**RECORDED DATA**
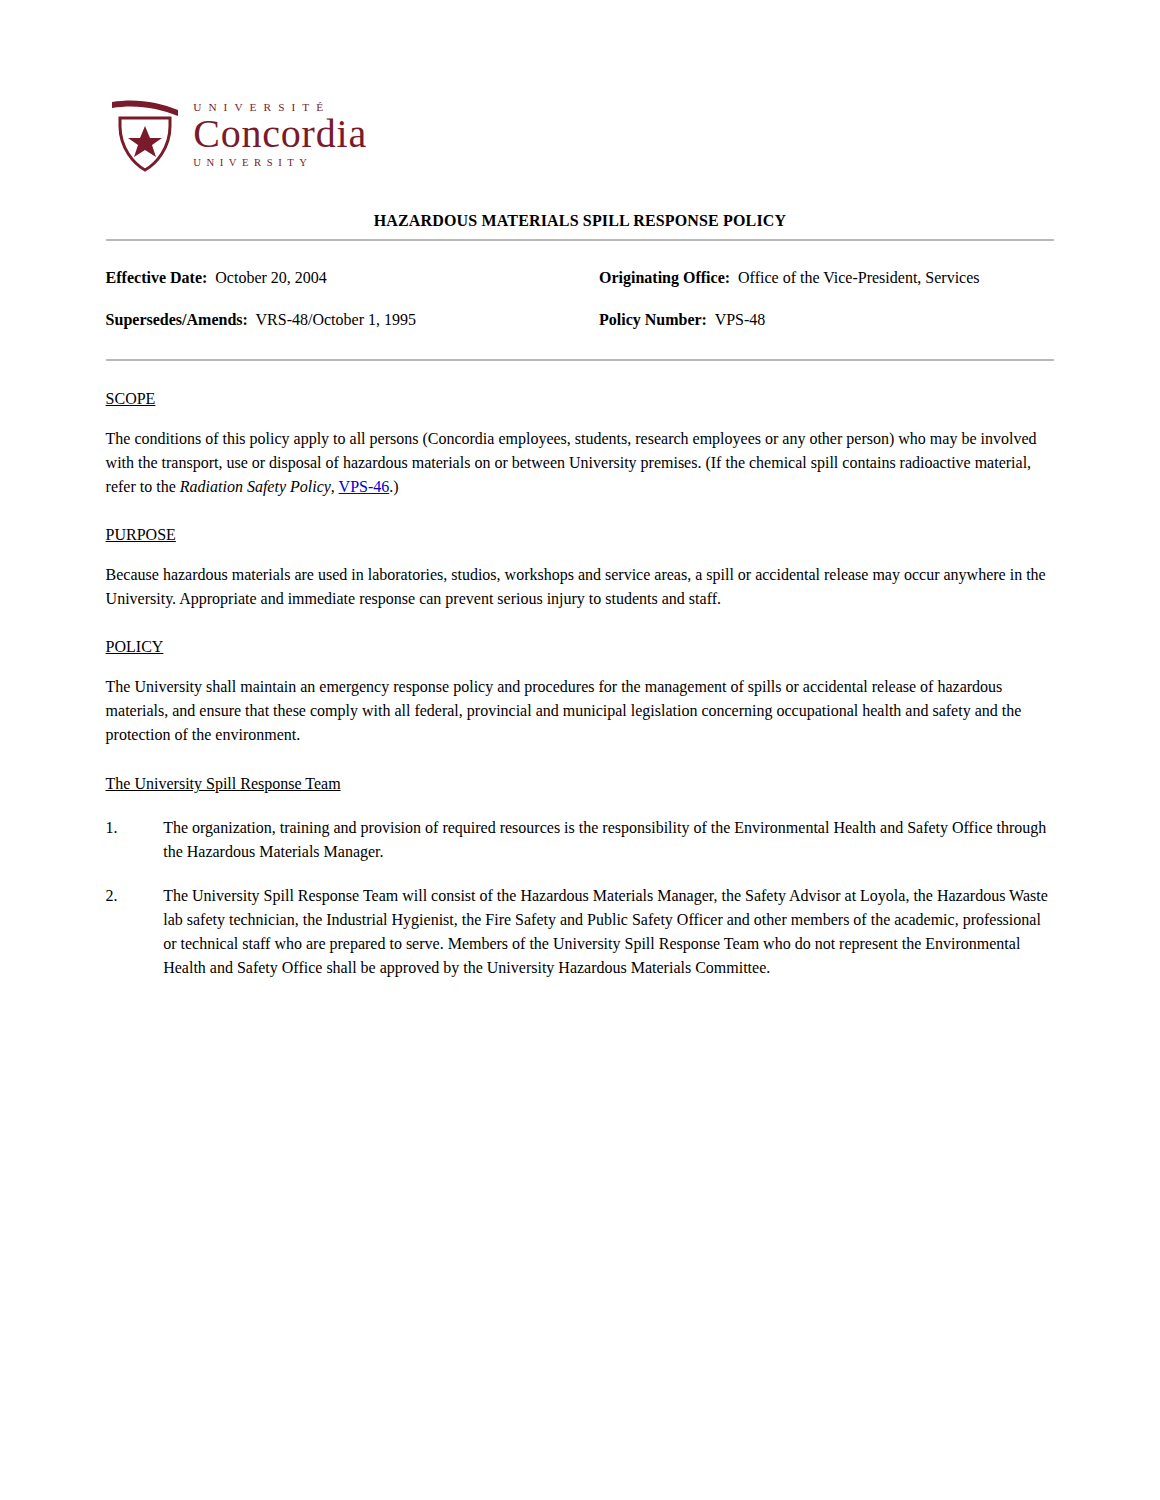UNIVERSITÉ
Concordia
UNIVERSITY
HAZARDOUS MATERIALS SPILL RESPONSE POLICY
| Effective Date: October 20, 2004 | Originating Office: Office of the Vice-President, Services |
| Supersedes/Amends: VRS-48/October 1, 1995 | Policy Number: VPS-48 |
SCOPE
The conditions of this policy apply to all persons (Concordia employees, students, research employees or any other person) who may be involved with the transport, use or disposal of hazardous materials on or between University premises. (If the chemical spill contains radioactive material, refer to the Radiation Safety Policy, VPS-46.)
PURPOSE
Because hazardous materials are used in laboratories, studios, workshops and service areas, a spill or accidental release may occur anywhere in the University. Appropriate and immediate response can prevent serious injury to students and staff.
POLICY
The University shall maintain an emergency response policy and procedures for the management of spills or accidental release of hazardous materials, and ensure that these comply with all federal, provincial and municipal legislation concerning occupational health and safety and the protection of the environment.
The University Spill Response Team
1. The organization, training and provision of required resources is the responsibility of the Environmental Health and Safety Office through the Hazardous Materials Manager.
2. The University Spill Response Team will consist of the Hazardous Materials Manager, the Safety Advisor at Loyola, the Hazardous Waste lab safety technician, the Industrial Hygienist, the Fire Safety and Public Safety Officer and other members of the academic, professional or technical staff who are prepared to serve. Members of the University Spill Response Team who do not represent the Environmental Health and Safety Office shall be approved by the University Hazardous Materials Committee.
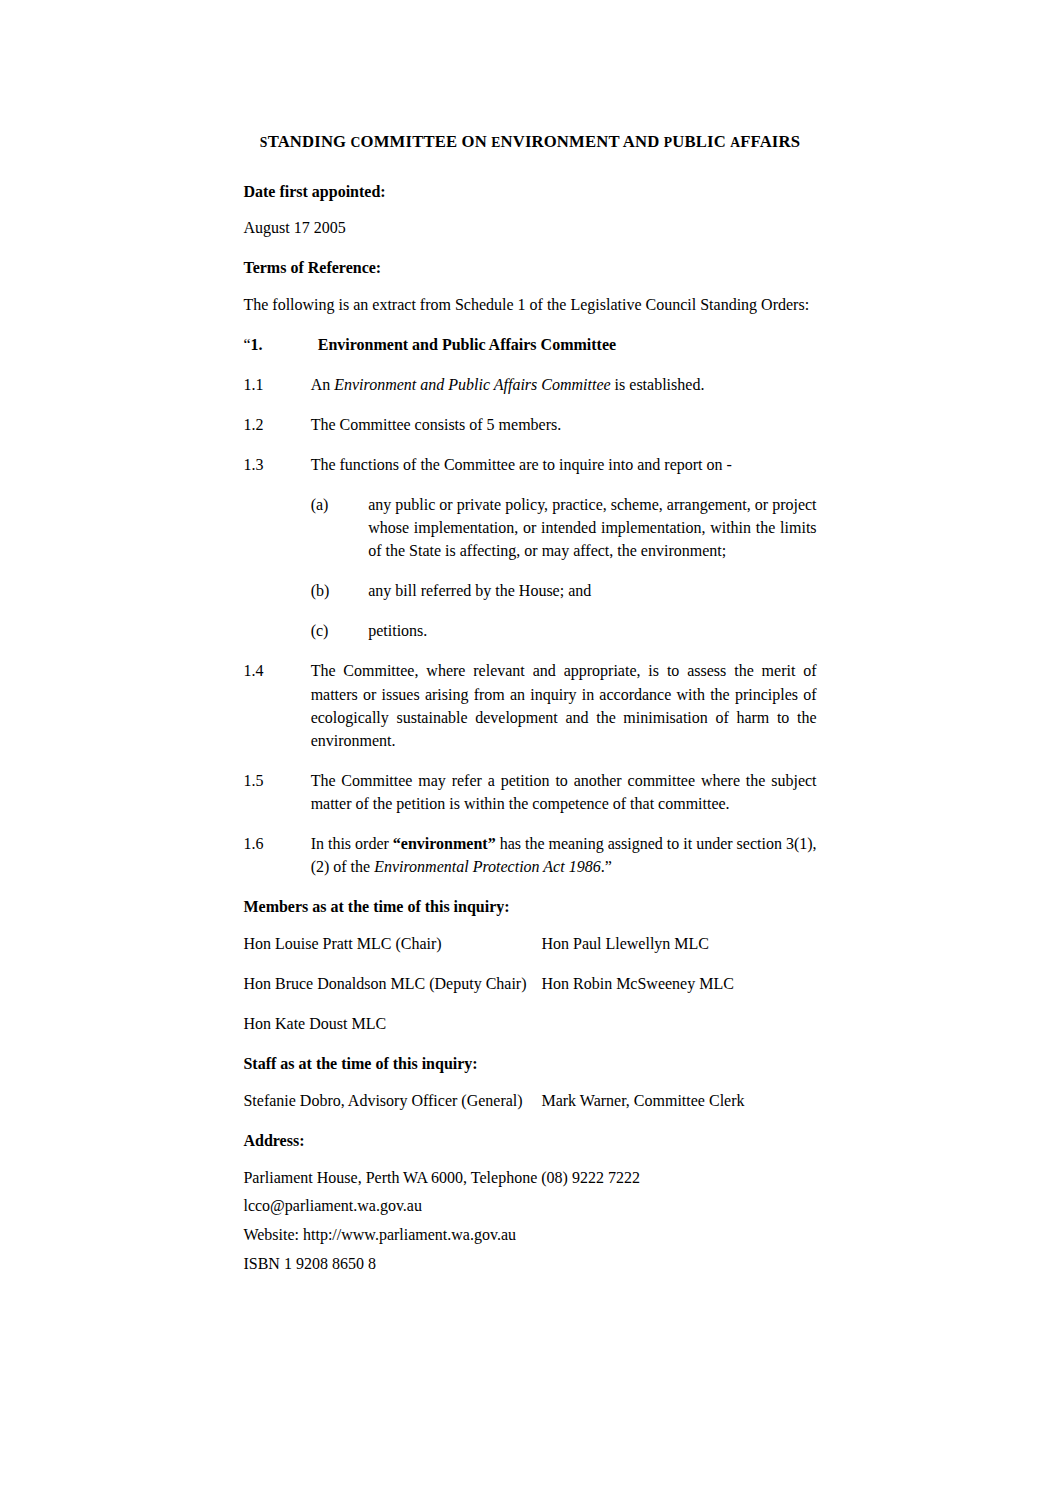STANDING COMMITTEE ON ENVIRONMENT AND PUBLIC AFFAIRS
Date first appointed:
August 17 2005
Terms of Reference:
The following is an extract from Schedule 1 of the Legislative Council Standing Orders:
“1. Environment and Public Affairs Committee
1.1
An Environment and Public Affairs Committee is established.
1.2
The Committee consists of 5 members.
1.3
The functions of the Committee are to inquire into and report on -
(a)
any public or private policy, practice, scheme, arrangement, or project whose implementation, or intended implementation, within the limits of the State is affecting, or may affect, the environment;
(b)
any bill referred by the House; and
(c)
petitions.
1.4
The Committee, where relevant and appropriate, is to assess the merit of matters or issues arising from an inquiry in accordance with the principles of ecologically sustainable development and the minimisation of harm to the environment.
1.5
The Committee may refer a petition to another committee where the subject matter of the petition is within the competence of that committee.
1.6
In this order “environment” has the meaning assigned to it under section 3(1), (2) of the Environmental Protection Act 1986.”
Members as at the time of this inquiry:
Hon Louise Pratt MLC (Chair)
Hon Paul Llewellyn MLC
Hon Bruce Donaldson MLC (Deputy Chair)
Hon Robin McSweeney MLC
Hon Kate Doust MLC
Staff as at the time of this inquiry:
Stefanie Dobro, Advisory Officer (General)
Mark Warner, Committee Clerk
Address:
Parliament House, Perth WA 6000, Telephone (08) 9222 7222
lcco@parliament.wa.gov.au
Website: http://www.parliament.wa.gov.au
ISBN 1 9208 8650 8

**EXERCISE**
Set the pictures aside and transcribe the data above exactly.

**EXERCISE RESULT**
UNIVERSITÉ
Concordia
UNIVERSITY
HAZARDOUS MATERIALS SPILL RESPONSE POLICY
| Effective Date: October 20, 2004 | Originating Office: Office of the Vice-President, Services |
| Supersedes/Amends: VRS-48/October 1, 1995 | Policy Number: VPS-48 |
SCOPE
The conditions of this policy apply to all persons (Concordia employees, students, research employees or any other person) who may be involved with the transport, use or disposal of hazardous materials on or between University premises. (If the chemical spill contains radioactive material, refer to the Radiation Safety Policy, VPS-46.)
PURPOSE
Because hazardous materials are used in laboratories, studios, workshops and service areas, a spill or accidental release may occur anywhere in the University. Appropriate and immediate response can prevent serious injury to students and staff.
POLICY
The University shall maintain an emergency response policy and procedures for the management of spills or accidental release of hazardous materials, and ensure that these comply with all federal, provincial and municipal legislation concerning occupational health and safety and the protection of the environment.
The University Spill Response Team
1. The organization, training and provision of required resources is the responsibility of the Environmental Health and Safety Office through the Hazardous Materials Manager.
2. The University Spill Response Team will consist of the Hazardous Materials Manager, the Safety Advisor at Loyola, the Hazardous Waste lab safety technician, the Industrial Hygienist, the Fire Safety and Public Safety Officer and other members of the academic, professional or technical staff who are prepared to serve. Members of the University Spill Response Team who do not represent the Environmental Health and Safety Office shall be approved by the University Hazardous Materials Committee.
STANDING COMMITTEE ON ENVIRONMENT AND PUBLIC AFFAIRS
Date first appointed:
August 17 2005
Terms of Reference:
The following is an extract from Schedule 1 of the Legislative Council Standing Orders:
“1. Environment and Public Affairs Committee
1.1
An Environment and Public Affairs Committee is established.
1.2
The Committee consists of 5 members.
1.3
The functions of the Committee are to inquire into and report on -
(a)
any public or private policy, practice, scheme, arrangement, or project whose implementation, or intended implementation, within the limits of the State is affecting, or may affect, the environment;
(b)
any bill referred by the House; and
(c)
petitions.
1.4
The Committee, where relevant and appropriate, is to assess the merit of matters or issues arising from an inquiry in accordance with the principles of ecologically sustainable development and the minimisation of harm to the environment.
1.5
The Committee may refer a petition to another committee where the subject matter of the petition is within the competence of that committee.
1.6
In this order “environment” has the meaning assigned to it under section 3(1), (2) of the Environmental Protection Act 1986.”
Members as at the time of this inquiry:
Hon Louise Pratt MLC (Chair)
Hon Paul Llewellyn MLC
Hon Bruce Donaldson MLC (Deputy Chair)
Hon Robin McSweeney MLC
Hon Kate Doust MLC
Staff as at the time of this inquiry:
Stefanie Dobro, Advisory Officer (General)
Mark Warner, Committee Clerk
Address:
Parliament House, Perth WA 6000, Telephone (08) 9222 7222
lcco@parliament.wa.gov.au
Website: http://www.parliament.wa.gov.au
ISBN 1 9208 8650 8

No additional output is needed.